Only. Only,there was a small problem with western Colorado and Wyoming taking in all of the people that would be necessary to extra all of this oil and oil shale.

The problem was water.

Or the lack of it.

I'm not sure the people back east or up in Alaska had bothered to look, but Colorado, Wyoming and Utah are semi-arid.

There isn't much water.

And a case in point was the water supply for Rangely.

Rangely, back then, and I suspect today, got all of its water from the Rio Blanco River. (And yes the river did run white. Or at least there were white deposits from something the river ran through along its banks and the glasses you chose to drink it from.

But that wasn’t the only problem. the other problem was that there just wasn’t enough of this nasty tasting liquid.

When I moved to Rangely it had a population of, I recall, 1500 people. And I think with the oil boom of the 70’s the population jumped another thousand.


And the water? well what water there was in the Rio Blanco and there wasn’t much of it flowed into town and when it got to town and to the mouth of the intake pipe for the water system they built an earthen dam to collect it.

And all the water from the river went into the pipe.

And leaving the town the Rio Blanco was only an imaginary river. Banks and a bed but no water.

one day that we weren’t working some of us had the bright idea that we would go tubing down the river, so we got our tubes and drove a couple of trucks up the valley. Leaving one about ten miles above town and driving the other twenty miles up where we proceded to unload and dressed in our swim trunks and old tennis shoes walk down to the river. Only, there wasn’t any water. Or at least there wasn’t enough water to float a tube in.

Sure, we would find a pool every once in a while, and maybe it would be deep enough for the tube to float 25, 50 even a couple hundred feet down stream. but it turned out we ended up walking with our inner tubes as much as we floated. A rather educational experience).

Now, as I said, we were located on the edge of the oil shale land. Back then the government had decided that the factory for extracting the oil shale would be a town called Rifle. Rifle was located on the Colorado river but before the idea of extracting oil from the shale it was a town not as large as Rangely. Getting its water from streams flowing out of the Rockies.

(you know, of course, that all the water in the Colorado River is spoken for. Every gallon of that river is owned by someone somewhere down the line. Out west, in the western states, going to law school, you were just as likely to specialize in water rights as family Law.

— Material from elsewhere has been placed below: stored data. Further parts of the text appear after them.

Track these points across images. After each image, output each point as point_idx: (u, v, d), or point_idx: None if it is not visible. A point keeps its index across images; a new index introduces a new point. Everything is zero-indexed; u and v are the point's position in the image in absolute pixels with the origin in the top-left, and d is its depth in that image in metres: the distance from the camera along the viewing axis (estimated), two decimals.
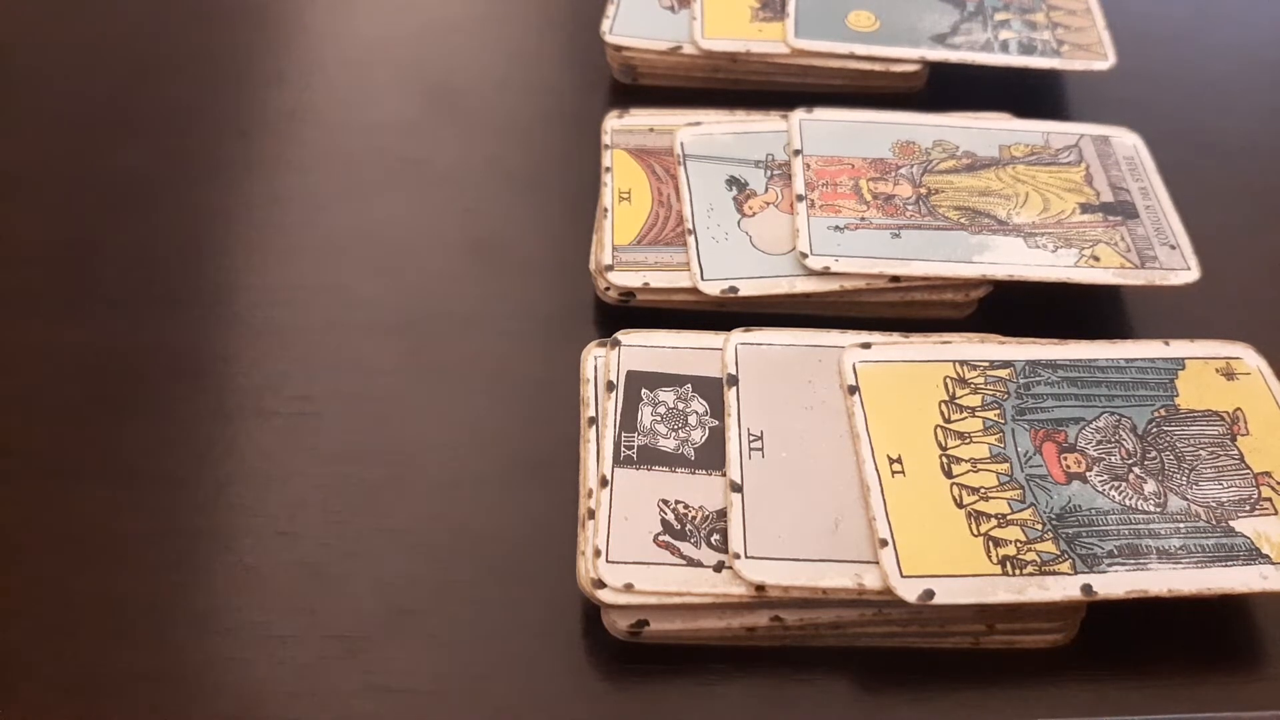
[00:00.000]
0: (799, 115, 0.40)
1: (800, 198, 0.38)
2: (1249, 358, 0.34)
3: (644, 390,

The answer here is no one was gong to take any of the water out of the Colorado that they didn’t own without decades of law suits first being filed, argued and settled).

Which brings us back to Rifle.

Anxious to do something about the energy crisis congress passed legislation and the president signed it mandating that thee oil shale be developed so Rifle went from a small cow town to a huge (by western slope standards) housing development in months.

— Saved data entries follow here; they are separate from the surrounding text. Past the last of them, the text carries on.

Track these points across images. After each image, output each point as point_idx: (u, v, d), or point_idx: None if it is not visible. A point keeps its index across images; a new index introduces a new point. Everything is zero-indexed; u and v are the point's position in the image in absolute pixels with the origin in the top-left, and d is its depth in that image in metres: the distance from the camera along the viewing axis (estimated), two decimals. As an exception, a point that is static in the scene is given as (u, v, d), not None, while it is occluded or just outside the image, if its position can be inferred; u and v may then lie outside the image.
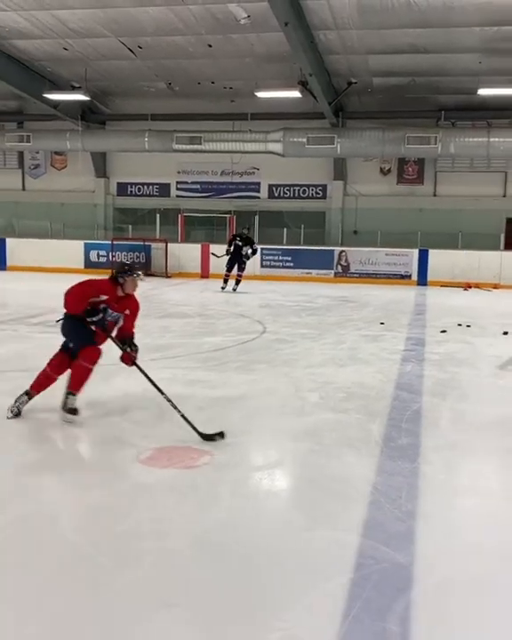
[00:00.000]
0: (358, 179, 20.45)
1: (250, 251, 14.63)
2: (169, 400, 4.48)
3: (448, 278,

A demonstration extraction plant was built. Workers started flowing into town. Houses were built. Roughneck bars were opened. Stores built. In fact, like the old westerns, it was almost time for the churches to be built.

And then an important fact was discovered.

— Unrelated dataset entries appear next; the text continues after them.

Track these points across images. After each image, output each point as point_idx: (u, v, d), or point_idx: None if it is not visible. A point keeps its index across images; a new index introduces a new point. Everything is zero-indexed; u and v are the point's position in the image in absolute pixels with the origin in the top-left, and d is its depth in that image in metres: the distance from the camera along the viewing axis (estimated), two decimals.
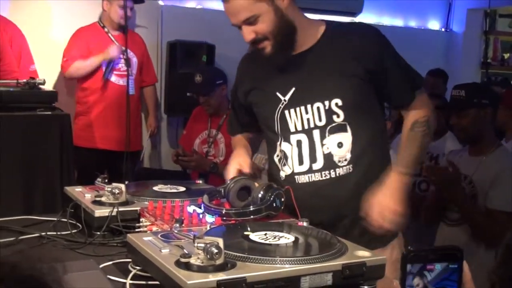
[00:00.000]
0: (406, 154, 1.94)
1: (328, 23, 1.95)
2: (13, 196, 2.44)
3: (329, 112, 1.88)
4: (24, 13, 4.17)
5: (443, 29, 6.17)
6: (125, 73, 4.00)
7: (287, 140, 1.95)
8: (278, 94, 1.94)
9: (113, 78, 4.13)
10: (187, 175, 4.13)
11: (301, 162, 1.93)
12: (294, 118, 1.93)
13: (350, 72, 1.86)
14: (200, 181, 2.18)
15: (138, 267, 1.46)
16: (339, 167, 1.89)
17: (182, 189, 2.04)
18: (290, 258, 1.32)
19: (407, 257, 0.90)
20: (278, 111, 1.95)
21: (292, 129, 1.93)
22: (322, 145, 1.90)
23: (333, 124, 1.88)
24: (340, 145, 1.89)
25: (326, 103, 1.87)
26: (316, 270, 1.31)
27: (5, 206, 2.35)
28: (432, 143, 3.20)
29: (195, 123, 4.14)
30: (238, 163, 1.98)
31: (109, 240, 1.72)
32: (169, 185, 2.05)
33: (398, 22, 5.80)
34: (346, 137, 1.89)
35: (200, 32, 4.72)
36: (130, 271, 1.45)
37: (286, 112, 1.93)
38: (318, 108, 1.89)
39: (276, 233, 1.50)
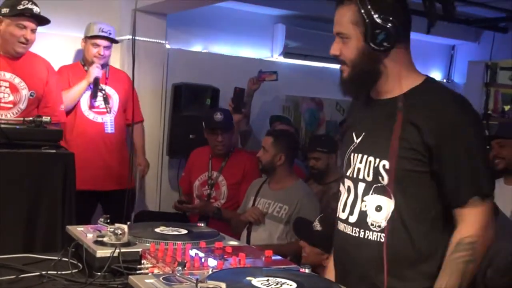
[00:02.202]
0: (443, 284, 1.67)
1: (427, 80, 1.80)
2: (14, 233, 2.43)
3: (376, 171, 1.76)
4: None
5: (444, 80, 6.25)
6: (103, 110, 4.01)
7: (343, 182, 1.90)
8: (353, 135, 1.88)
9: (91, 116, 4.04)
10: (186, 217, 4.13)
11: (343, 209, 1.87)
12: (355, 163, 1.84)
13: (408, 141, 1.70)
14: (202, 224, 2.18)
15: None
16: (370, 230, 1.77)
17: (184, 231, 2.03)
18: None
19: None
20: (349, 152, 1.88)
21: (348, 173, 1.86)
22: (362, 201, 1.80)
23: (378, 185, 1.76)
24: (378, 208, 1.76)
25: (377, 161, 1.76)
26: None
27: (6, 242, 2.34)
28: None
29: (194, 165, 4.16)
30: None
31: (110, 281, 1.71)
32: (170, 227, 2.05)
33: None
34: (388, 204, 1.74)
35: (205, 76, 4.79)
36: None
37: (353, 155, 1.86)
38: (370, 162, 1.78)
39: (279, 279, 1.50)
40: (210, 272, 1.54)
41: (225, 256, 1.74)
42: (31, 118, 2.69)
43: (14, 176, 2.47)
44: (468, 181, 1.67)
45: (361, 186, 1.81)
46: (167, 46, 4.76)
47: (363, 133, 1.85)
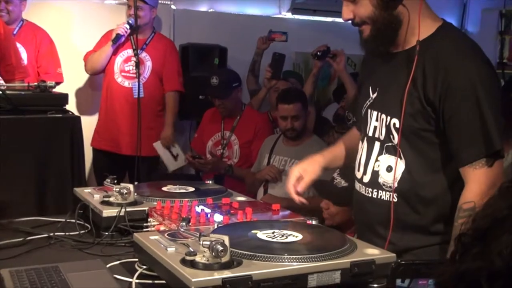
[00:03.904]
0: (448, 252, 1.59)
1: (442, 27, 1.70)
2: (26, 198, 2.45)
3: (388, 130, 1.71)
4: (43, 17, 4.22)
5: None
6: (133, 75, 3.99)
7: (362, 140, 1.84)
8: (370, 89, 1.81)
9: (119, 79, 4.10)
10: (199, 178, 4.13)
11: (358, 168, 1.82)
12: (371, 121, 1.78)
13: (415, 93, 1.63)
14: (210, 182, 2.17)
15: (144, 266, 1.45)
16: (383, 190, 1.73)
17: (191, 189, 2.03)
18: (297, 256, 1.30)
19: (396, 270, 0.83)
20: (365, 107, 1.82)
21: (366, 131, 1.80)
22: (376, 160, 1.75)
23: (389, 144, 1.71)
24: (389, 169, 1.71)
25: (388, 119, 1.71)
26: (323, 268, 1.29)
27: (18, 207, 2.35)
28: None
29: (207, 126, 4.14)
30: (298, 175, 1.87)
31: (117, 240, 1.71)
32: (178, 186, 2.04)
33: None
34: (399, 164, 1.69)
35: (212, 35, 4.72)
36: (137, 270, 1.44)
37: (370, 111, 1.79)
38: (383, 120, 1.73)
39: (284, 232, 1.48)
40: (216, 227, 1.53)
41: (231, 212, 1.74)
42: (35, 84, 2.68)
43: (22, 142, 2.47)
44: (474, 142, 1.58)
45: (377, 145, 1.76)
46: (173, 7, 4.70)
47: (378, 88, 1.78)
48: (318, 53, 3.84)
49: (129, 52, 4.09)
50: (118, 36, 3.98)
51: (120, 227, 1.73)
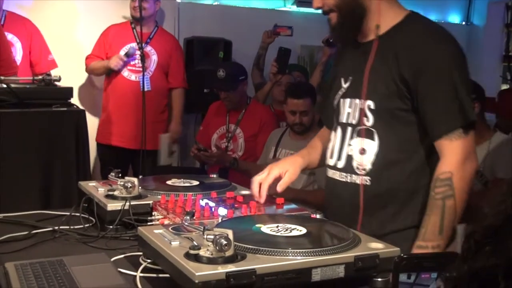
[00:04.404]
0: (427, 223, 1.63)
1: (410, 15, 1.77)
2: (31, 191, 2.46)
3: (362, 113, 1.75)
4: (47, 13, 4.23)
5: (463, 23, 6.08)
6: (139, 69, 3.99)
7: (335, 129, 1.87)
8: (342, 80, 1.86)
9: (125, 73, 4.11)
10: (204, 171, 4.13)
11: (331, 155, 1.86)
12: (344, 109, 1.82)
13: (389, 74, 1.69)
14: (214, 175, 2.17)
15: (149, 260, 1.45)
16: (356, 174, 1.76)
17: (195, 183, 2.03)
18: (301, 250, 1.30)
19: (399, 265, 0.83)
20: (338, 99, 1.86)
21: (339, 119, 1.84)
22: (349, 145, 1.79)
23: (362, 127, 1.75)
24: (362, 151, 1.75)
25: (362, 102, 1.75)
26: (327, 262, 1.28)
27: (23, 201, 2.37)
28: None
29: (213, 118, 4.13)
30: (278, 175, 1.86)
31: (122, 234, 1.72)
32: (182, 179, 2.04)
33: None
34: (372, 146, 1.73)
35: (216, 29, 4.71)
36: (141, 264, 1.45)
37: (342, 100, 1.84)
38: (356, 105, 1.78)
39: (288, 226, 1.48)
40: (220, 221, 1.53)
41: (236, 206, 1.74)
42: (40, 77, 2.68)
43: (27, 135, 2.48)
44: (450, 113, 1.63)
45: (349, 130, 1.79)
46: (178, 0, 4.69)
47: (351, 77, 1.83)
48: (330, 39, 3.83)
49: (133, 46, 4.09)
50: (113, 70, 4.03)
51: (124, 221, 1.73)
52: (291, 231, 1.44)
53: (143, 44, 3.97)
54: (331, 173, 1.86)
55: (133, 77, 4.09)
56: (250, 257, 1.27)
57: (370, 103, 1.73)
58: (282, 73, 4.15)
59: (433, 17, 5.83)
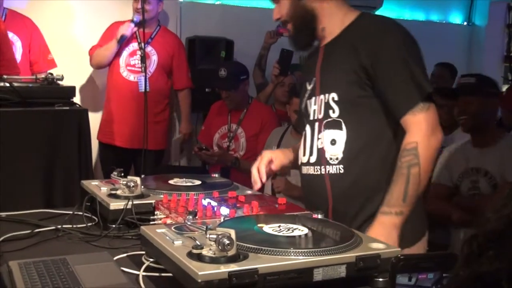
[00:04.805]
0: (392, 190, 1.71)
1: (362, 14, 1.90)
2: (33, 190, 2.46)
3: (327, 106, 1.84)
4: (48, 12, 4.24)
5: (465, 23, 6.08)
6: (138, 69, 3.99)
7: (305, 129, 1.96)
8: (306, 83, 1.96)
9: (125, 73, 4.10)
10: (205, 171, 4.14)
11: (304, 152, 1.93)
12: (311, 107, 1.92)
13: (349, 66, 1.80)
14: (216, 175, 2.18)
15: (151, 259, 1.46)
16: (330, 164, 1.84)
17: (198, 182, 2.04)
18: (302, 250, 1.31)
19: (396, 265, 0.82)
20: (304, 101, 1.97)
21: (309, 118, 1.94)
22: (318, 139, 1.87)
23: (329, 119, 1.84)
24: (333, 142, 1.83)
25: (326, 96, 1.85)
26: (329, 262, 1.29)
27: (26, 199, 2.37)
28: None
29: (215, 118, 4.14)
30: (270, 158, 2.02)
31: (124, 233, 1.72)
32: (184, 179, 2.05)
33: (419, 16, 5.72)
34: (341, 135, 1.82)
35: (218, 28, 4.72)
36: (144, 263, 1.45)
37: (308, 101, 1.94)
38: (321, 100, 1.87)
39: (290, 225, 1.49)
40: (222, 221, 1.54)
41: (238, 205, 1.74)
42: (43, 76, 2.69)
43: (29, 134, 2.48)
44: (409, 91, 1.73)
45: (317, 125, 1.88)
46: None
47: (314, 78, 1.92)
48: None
49: (134, 46, 4.10)
50: (124, 37, 3.99)
51: (127, 220, 1.74)
52: (293, 231, 1.45)
53: (144, 44, 3.98)
54: (305, 170, 1.93)
55: (131, 77, 4.09)
56: (252, 256, 1.27)
57: (334, 95, 1.82)
58: (284, 74, 4.17)
59: (434, 17, 5.84)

There wasn’t enough water within hundreds, really thousands of miles to extract the oil shale.

Oil was there. But the water wasn't. In fact even back then the western slopes extra water had been bought up and piped over to the Eastern slope to water Denver and Colorado Springs and Boulder.

So, the workers were laid off, The houses were left empty. The stores closed. The bars went out of business and the churches. Well the churches were mostly left on the drawing board until another time and another president.

And that’s where we are now.

Yes, there is oil out there in the Western Colorado shale, but it isn’t going anywhere until technology or the basic laws of resources change.